What makes Einhorn different, the Reiffs said, is their close relationship with their customers, something that may be disappearing from the neighborhood in general, Mildred said, as more and more residential buildings are replacing small businesses in the area. “Nassau St. used to be a shopping hub, but now it’s dead here,” she said. “We need people working in these buildings so trade can come alive again.”

For the last six years, the Reiffs have worked in the Beekman St. office, Einhorn’s fifth Downtown location. They left their last location on 87 Nassau St. when developers converted the building into a condominium complex. Friends in the area had to close their engraving business when their building was converted into apartments, and across the park, the Woolworth Building used to house a host of businesses, but is now slated to become half residential. “And it’s the same with a lot of the buildings down here,” Mildred said. “The change has crept up slowly.”

Einhorn was also affected by the Sept. 11 attacks. Joe and Mildred watched from their window as the planes hit, and the aftermath of the crash filled their office with soot. Many of the doctors they used to work with had offices in the towers and relocated Uptown. “Since Sept. 11, we’ve lost a lot of business from the area,” Mildred said. “The patients don’t want to come Downtown.”

In Mildred’s section of the office, posters of back braces and stockings cover the walls. On her bulletin board, a picture of a crying baby with the caption “My truss is killing me” is posted alongside a photograph of the World Trade Center.

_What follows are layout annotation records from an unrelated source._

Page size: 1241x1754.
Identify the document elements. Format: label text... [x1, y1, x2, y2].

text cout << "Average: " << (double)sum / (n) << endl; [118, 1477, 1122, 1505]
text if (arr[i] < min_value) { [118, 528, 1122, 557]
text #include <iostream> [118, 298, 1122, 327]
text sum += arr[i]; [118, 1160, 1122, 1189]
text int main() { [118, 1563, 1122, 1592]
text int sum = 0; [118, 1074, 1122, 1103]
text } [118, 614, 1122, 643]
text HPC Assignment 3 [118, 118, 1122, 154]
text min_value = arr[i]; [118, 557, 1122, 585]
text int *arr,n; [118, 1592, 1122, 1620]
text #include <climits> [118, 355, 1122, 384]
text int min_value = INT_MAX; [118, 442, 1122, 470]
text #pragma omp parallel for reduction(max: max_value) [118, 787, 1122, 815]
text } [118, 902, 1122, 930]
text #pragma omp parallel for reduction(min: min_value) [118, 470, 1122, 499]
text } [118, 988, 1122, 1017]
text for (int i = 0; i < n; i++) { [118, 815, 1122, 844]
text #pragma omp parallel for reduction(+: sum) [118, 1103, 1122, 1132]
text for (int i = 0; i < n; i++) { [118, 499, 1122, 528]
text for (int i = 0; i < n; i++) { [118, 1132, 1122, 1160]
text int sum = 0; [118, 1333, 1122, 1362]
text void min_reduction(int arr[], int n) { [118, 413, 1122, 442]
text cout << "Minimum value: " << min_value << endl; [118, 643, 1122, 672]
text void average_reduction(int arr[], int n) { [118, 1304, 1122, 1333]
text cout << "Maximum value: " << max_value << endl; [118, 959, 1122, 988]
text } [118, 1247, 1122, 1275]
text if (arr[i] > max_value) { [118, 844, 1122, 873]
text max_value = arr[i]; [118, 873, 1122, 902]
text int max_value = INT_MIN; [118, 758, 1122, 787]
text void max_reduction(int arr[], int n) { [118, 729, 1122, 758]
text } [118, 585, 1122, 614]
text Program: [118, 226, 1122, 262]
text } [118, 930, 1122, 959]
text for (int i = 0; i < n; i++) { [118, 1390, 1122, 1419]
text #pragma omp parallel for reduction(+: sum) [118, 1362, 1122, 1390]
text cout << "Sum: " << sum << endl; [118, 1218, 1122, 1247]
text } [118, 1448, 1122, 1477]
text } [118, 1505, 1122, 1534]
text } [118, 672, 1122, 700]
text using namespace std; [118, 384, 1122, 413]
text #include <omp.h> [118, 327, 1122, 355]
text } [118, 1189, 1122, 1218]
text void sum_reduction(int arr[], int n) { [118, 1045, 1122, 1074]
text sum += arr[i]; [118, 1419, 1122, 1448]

Mildred flips open the wooden desk to reveal an old-fashioned green typewriter and reaches for the elastic brace she uses for her sore wrist. At noon, it’s almost closing time. Since business turned, the Reiffs cut down the store’s hours from 7 a.m. to 5 p.m., to 7 a.m. to 1 p.m.

“Joe and I feel the same way,” Mildred said. “To help someone and have them walk out feeling good, that’s why we want to be able to stay around. I’m here for today, and I pray for tomorrow.”